◆ ABOUT THIS TASK: In full and word for word, copy the records that follow.

◆ WORKING DATA:
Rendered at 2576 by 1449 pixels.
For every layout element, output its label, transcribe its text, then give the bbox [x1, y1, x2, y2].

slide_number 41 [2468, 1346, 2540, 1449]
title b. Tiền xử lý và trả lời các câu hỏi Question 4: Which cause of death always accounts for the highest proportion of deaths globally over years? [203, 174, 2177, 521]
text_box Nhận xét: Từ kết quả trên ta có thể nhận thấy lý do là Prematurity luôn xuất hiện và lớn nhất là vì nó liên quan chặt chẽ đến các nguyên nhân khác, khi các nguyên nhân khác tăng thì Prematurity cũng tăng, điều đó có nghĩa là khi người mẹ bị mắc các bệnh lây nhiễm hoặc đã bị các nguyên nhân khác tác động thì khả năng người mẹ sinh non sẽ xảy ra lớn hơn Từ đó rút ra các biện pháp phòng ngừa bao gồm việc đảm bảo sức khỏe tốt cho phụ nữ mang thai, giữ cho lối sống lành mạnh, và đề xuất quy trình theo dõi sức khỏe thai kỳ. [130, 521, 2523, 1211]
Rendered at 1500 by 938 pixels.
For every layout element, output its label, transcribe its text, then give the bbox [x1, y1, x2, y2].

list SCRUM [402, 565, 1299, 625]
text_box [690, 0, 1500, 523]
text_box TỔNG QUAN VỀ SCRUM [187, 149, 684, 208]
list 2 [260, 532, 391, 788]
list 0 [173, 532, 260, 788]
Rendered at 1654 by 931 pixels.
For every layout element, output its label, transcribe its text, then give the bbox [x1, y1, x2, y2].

◆ RESULT:
Rendered at 2576 by 1449 pixels.
For every layout element, output its label, transcribe its text, then give the bbox [x1, y1, x2, y2].

slide_number 41 [2468, 1346, 2540, 1449]
title b. Tiền xử lý và trả lời các câu hỏi Question 4: Which cause of death always accounts for the highest proportion of deaths globally over years? [203, 174, 2177, 521]
text_box Nhận xét: Từ kết quả trên ta có thể nhận thấy lý do là Prematurity luôn xuất hiện và lớn nhất là vì nó liên quan chặt chẽ đến các nguyên nhân khác, khi các nguyên nhân khác tăng thì Prematurity cũng tăng, điều đó có nghĩa là khi người mẹ bị mắc các bệnh lây nhiễm hoặc đã bị các nguyên nhân khác tác động thì khả năng người mẹ sinh non sẽ xảy ra lớn hơn Từ đó rút ra các biện pháp phòng ngừa bao gồm việc đảm bảo sức khỏe tốt cho phụ nữ mang thai, giữ cho lối sống lành mạnh, và đề xuất quy trình theo dõi sức khỏe thai kỳ. [130, 521, 2523, 1211]
Rendered at 1500 by 938 pixels.
For every layout element, output its label, transcribe its text, then give the bbox [x1, y1, x2, y2].

list SCRUM [402, 565, 1299, 625]
text_box [690, 0, 1500, 523]
text_box TỔNG QUAN VỀ SCRUM [187, 149, 684, 208]
list 2 [260, 532, 391, 788]
list 0 [173, 532, 260, 788]
Rendered at 1654 by 931 pixels.
For every layout element, output its label, transcribe its text, then give the bbox [x1, y1, x2, y2].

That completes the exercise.